DATA FOR THIS EXERCISE: Begin
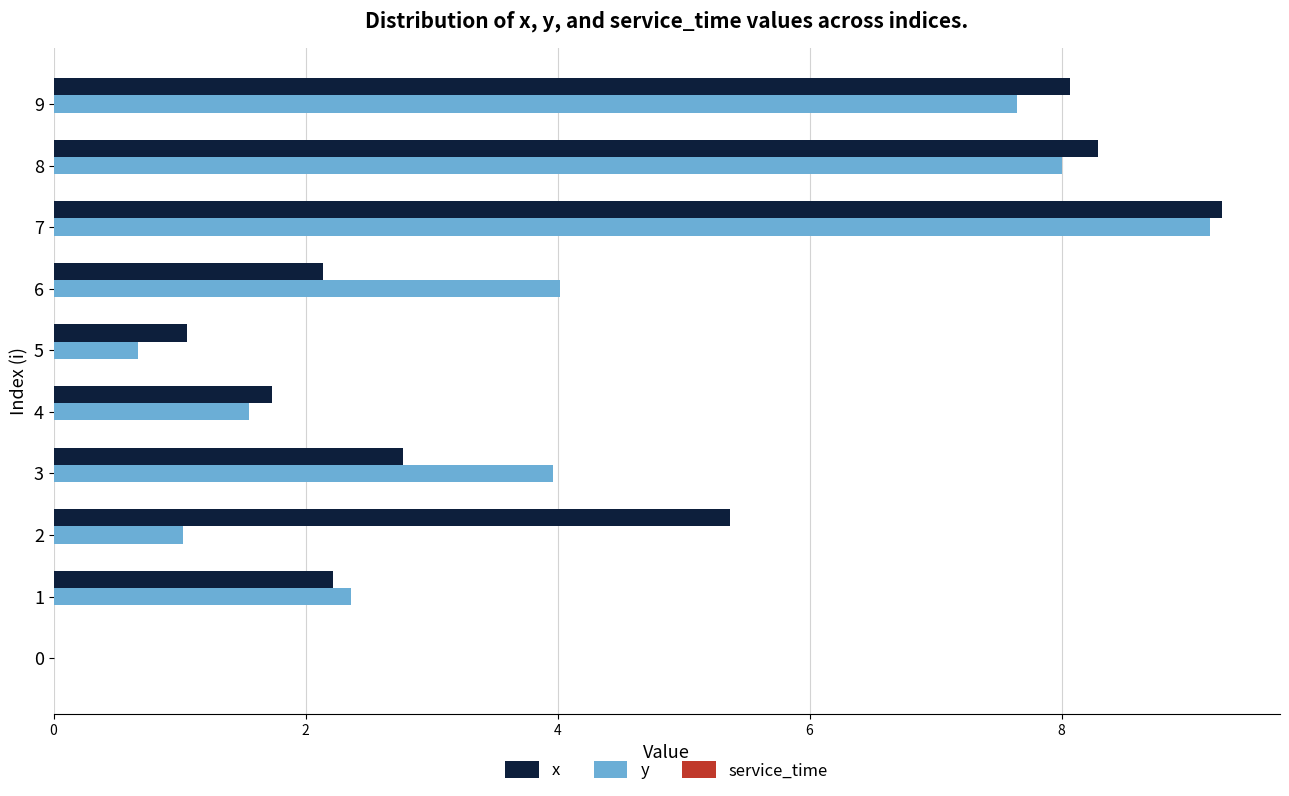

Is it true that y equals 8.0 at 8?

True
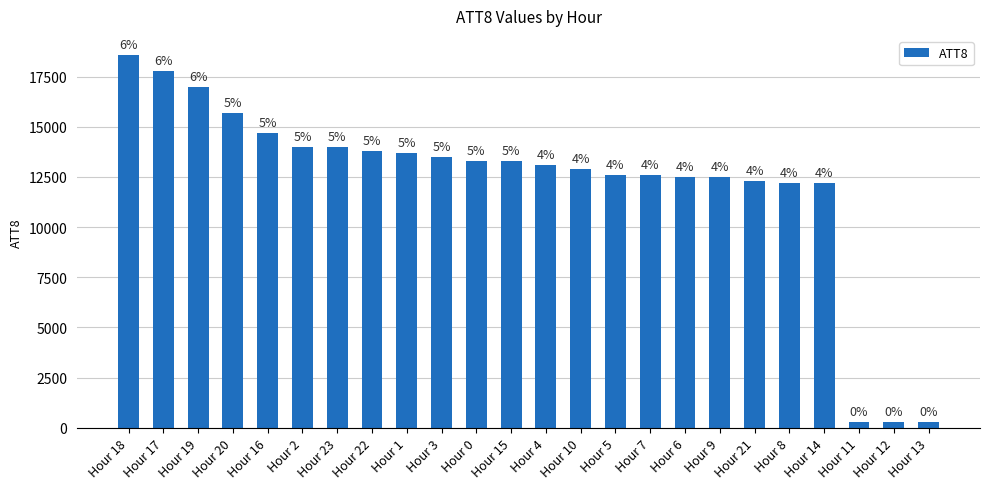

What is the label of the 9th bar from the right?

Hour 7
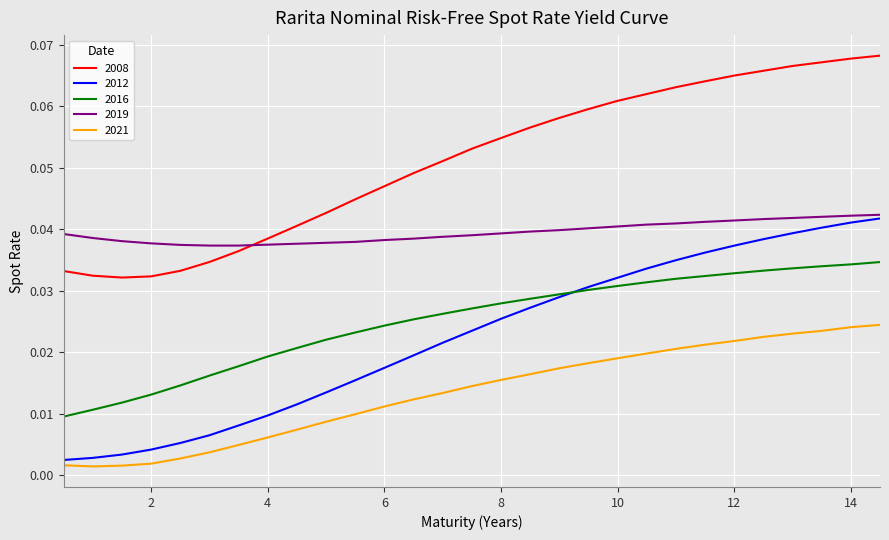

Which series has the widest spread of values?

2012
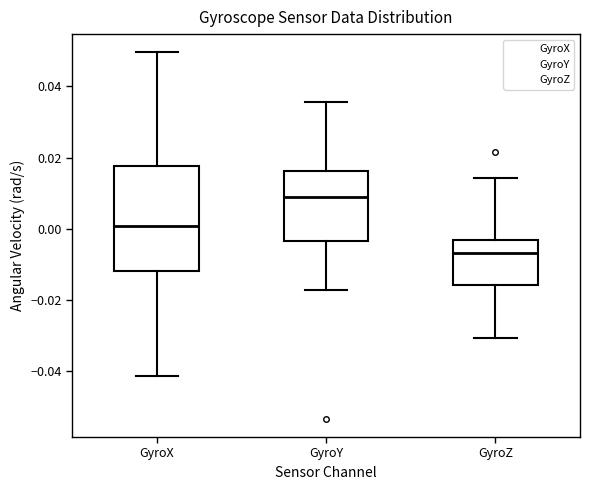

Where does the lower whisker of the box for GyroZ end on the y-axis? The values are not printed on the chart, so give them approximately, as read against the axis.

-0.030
DATA FOR THIS EXERCISE: End
Lay out every line of the items above as a Markdown table with the columns No. and Text, numbering the rows and leaving out blank lines and the picture lines.

| No. | Text |
|---|---|
| 1 | Is it true that y equals 8.0 at 8? |
| 2 | True |
| 3 | What is the label of the 9th bar from the right? |
| 4 | Hour 7 |
| 5 | Which series has the widest spread of values? |
| 6 | 2012 |
| 7 | Where does the lower whisker of the box for GyroZ end on the y-axis? The values are not printed on the chart, so give them approximately, as read against the axis. |
| 8 | -0.030 |